Я не помню, как перетащил Димку на пассажирское сиденье. Не помню, как сам прыгнул за руль, как завел мотор с третьей попытки. Я вдавил газ в пол. «Восьмерка» взревела и рванула с места, сбив кого-то из братвы бампером.

Нас преследовали. Я гнал по ночной Москве, не разбирая дороги, на красный, по встречке. Димка хрипел рядом, я одной рукой зажимал ему рану, другой крутил баранку.

— Держись, братан, держись, только не отключайся! — орал я ему, а по щекам текли слезы вперемешку с дождем, попадавшим через разбитое окно.

Я оторвался от них где-то в районе Таганки, нырнув в лабиринт дворов, которые знал с детства. Заглушил мотор в темной арке и слушал тишину, нарушаемую только Димкиным тяжелым дыханием.

Той ночью я повзрослел лет на десять. Мы нашли какого-то подпольного врача-ветеринара, который зашивал Димку на кухонном столе под стаканом водки вместо наркоза. А я сидел в коридоре, смотрел на свою перебинтованную руку и понимал, что никакие «бэхи» и Сочи не стоят того, что я видел в глазах друга.

Наше время

Виктор Андреевич замолчал, глядя на янтарную жидкость в стакане.

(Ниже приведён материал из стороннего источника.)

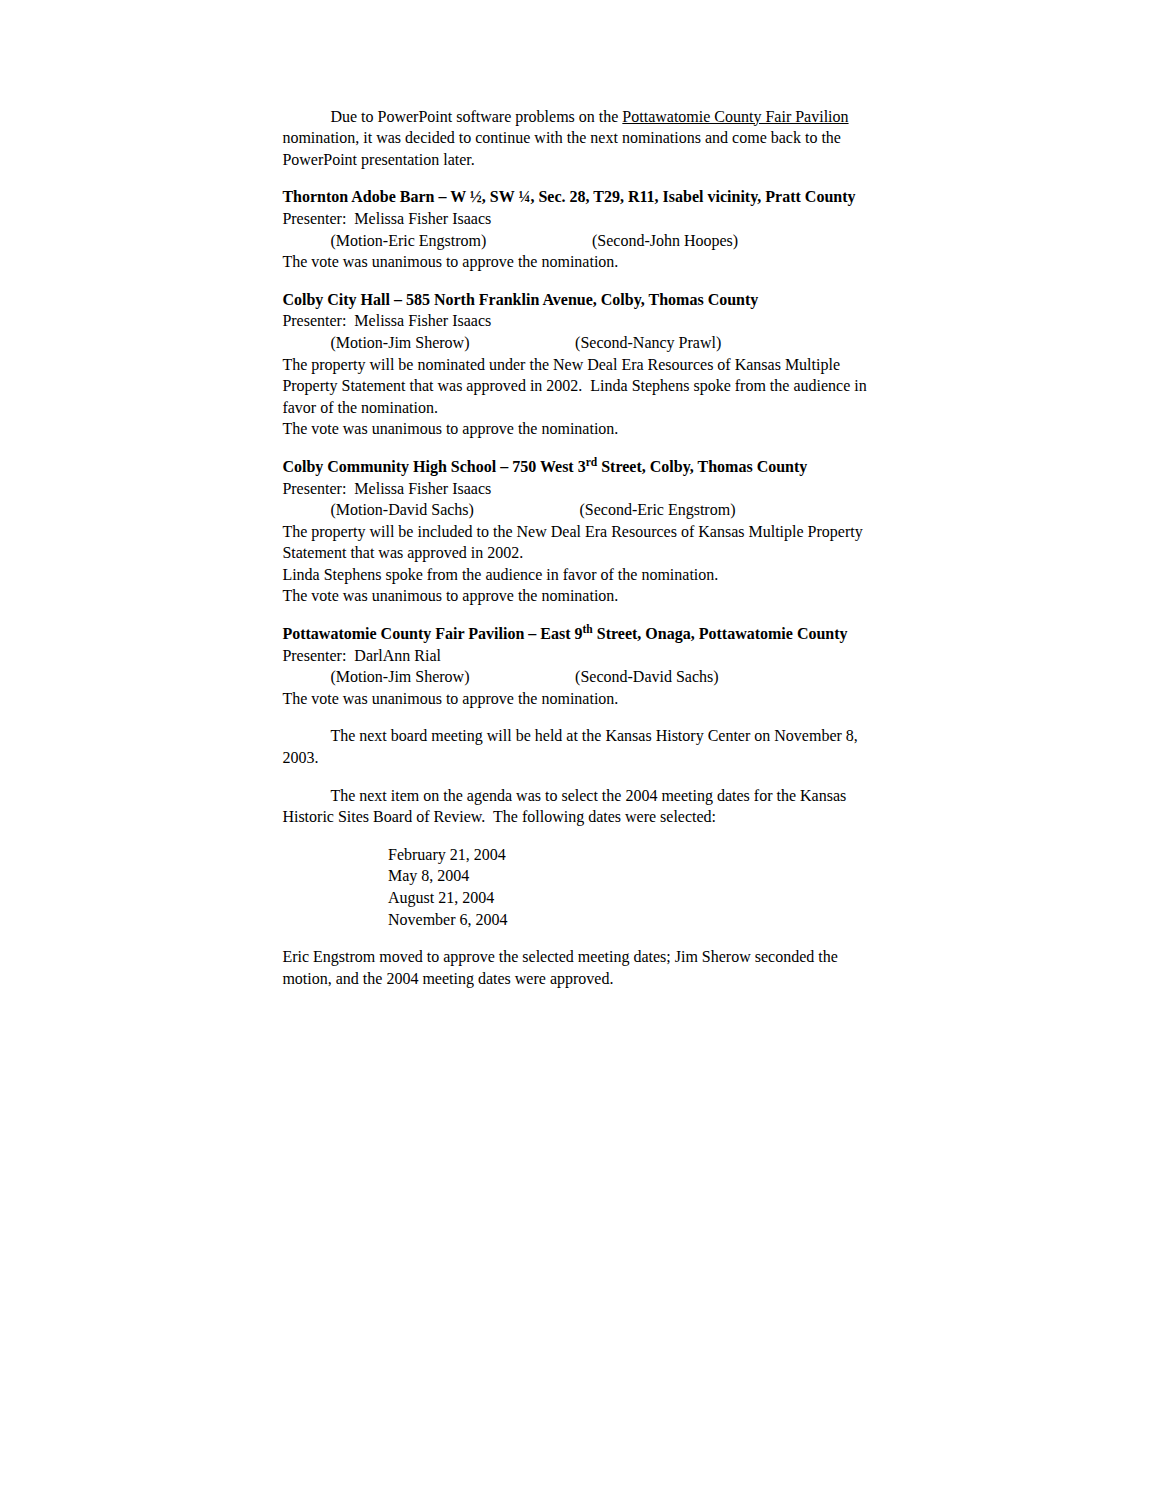Due to PowerPoint software problems on the Pottawatomie County Fair Pavilion nomination, it was decided to continue with the next nominations and come back to the PowerPoint presentation later.
Thornton Adobe Barn – W ½, SW ¼, Sec. 28, T29, R11, Isabel vicinity, Pratt County
Presenter: Melissa Fisher Isaacs
(Motion-Eric Engstrom)(Second-John Hoopes)
The vote was unanimous to approve the nomination.
Colby City Hall – 585 North Franklin Avenue, Colby, Thomas County
Presenter: Melissa Fisher Isaacs
(Motion-Jim Sherow)(Second-Nancy Prawl)
The property will be nominated under the New Deal Era Resources of Kansas Multiple Property Statement that was approved in 2002. Linda Stephens spoke from the audience in favor of the nomination.
The vote was unanimous to approve the nomination.
Colby Community High School – 750 West 3rd Street, Colby, Thomas County
Presenter: Melissa Fisher Isaacs
(Motion-David Sachs)(Second-Eric Engstrom)
The property will be included to the New Deal Era Resources of Kansas Multiple Property Statement that was approved in 2002.
Linda Stephens spoke from the audience in favor of the nomination.
The vote was unanimous to approve the nomination.
Pottawatomie County Fair Pavilion – East 9th Street, Onaga, Pottawatomie County
Presenter: DarlAnn Rial
(Motion-Jim Sherow)(Second-David Sachs)
The vote was unanimous to approve the nomination.
The next board meeting will be held at the Kansas History Center on November 8, 2003.
The next item on the agenda was to select the 2004 meeting dates for the Kansas Historic Sites Board of Review. The following dates were selected:
February 21, 2004
May 8, 2004
August 21, 2004
November 6, 2004
Eric Engstrom moved to approve the selected meeting dates; Jim Sherow seconded the motion, and the 2004 meeting dates were approved.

Лёд давно растаял.

Кирилл тоже молчал, переваривая услышанное. В его глазах поубавилось лоска.

— А что... что стало с Димой? — тихо спросил он. — Он выжил?

Виктор кивнул.

— Выжил. Врач сказал, пуля прошла в сантиметре от сердца. Повезло. Но после той ночи Кот сломался. Страх его сожрал. Он завязал с бизнесом, уехал в деревню к матери. Спился там потихоньку и умер лет пять назад от цирроза.

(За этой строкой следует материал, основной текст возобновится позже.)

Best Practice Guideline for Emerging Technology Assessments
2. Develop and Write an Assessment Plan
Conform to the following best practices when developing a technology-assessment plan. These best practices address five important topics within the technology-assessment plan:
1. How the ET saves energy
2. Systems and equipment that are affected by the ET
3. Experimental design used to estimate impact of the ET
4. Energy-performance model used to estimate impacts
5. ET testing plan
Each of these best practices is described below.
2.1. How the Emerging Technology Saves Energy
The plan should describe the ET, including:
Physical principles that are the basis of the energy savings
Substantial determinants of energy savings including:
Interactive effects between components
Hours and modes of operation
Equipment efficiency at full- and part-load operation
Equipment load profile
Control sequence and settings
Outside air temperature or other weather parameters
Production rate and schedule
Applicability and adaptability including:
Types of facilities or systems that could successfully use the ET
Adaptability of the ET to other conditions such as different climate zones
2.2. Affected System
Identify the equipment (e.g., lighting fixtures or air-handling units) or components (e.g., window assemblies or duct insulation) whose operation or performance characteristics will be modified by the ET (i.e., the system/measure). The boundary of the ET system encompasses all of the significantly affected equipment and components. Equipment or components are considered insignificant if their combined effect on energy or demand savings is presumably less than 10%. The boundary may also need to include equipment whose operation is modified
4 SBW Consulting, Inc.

Виктор залпом допил виски и с грохотом поставил стакан на стол.

— Мы отдали товар Люберецким в счет долга. Я остался ни с чем, зато живой. И начал все с нуля, только уже по-другому. Осторожнее. Жестче.

Он посмотрел на Кирилла тяжелым взглядом.

— Ты спросил про романтику, Кирилл. Запомни: романтика девяностых — это миф, придуманный теми, кто их не нюхал, или теми, кто выжил и пытается оправдать то время. Это была война. Гражданская война за кусок хлеба с маслом. И мы все там что-то потеряли. Кто жизнь, кто совесть, а кто-то, как Димка, — душу.

Он встал, поправил пиджак, который стоил дороже, чем вся та фура с костюмами «Адидас».

— Пойдем. Нам еще завтра с китайцами контракт подписывать. Это тебе не от братвы на «восьмерке» бегать. Тут другие риски.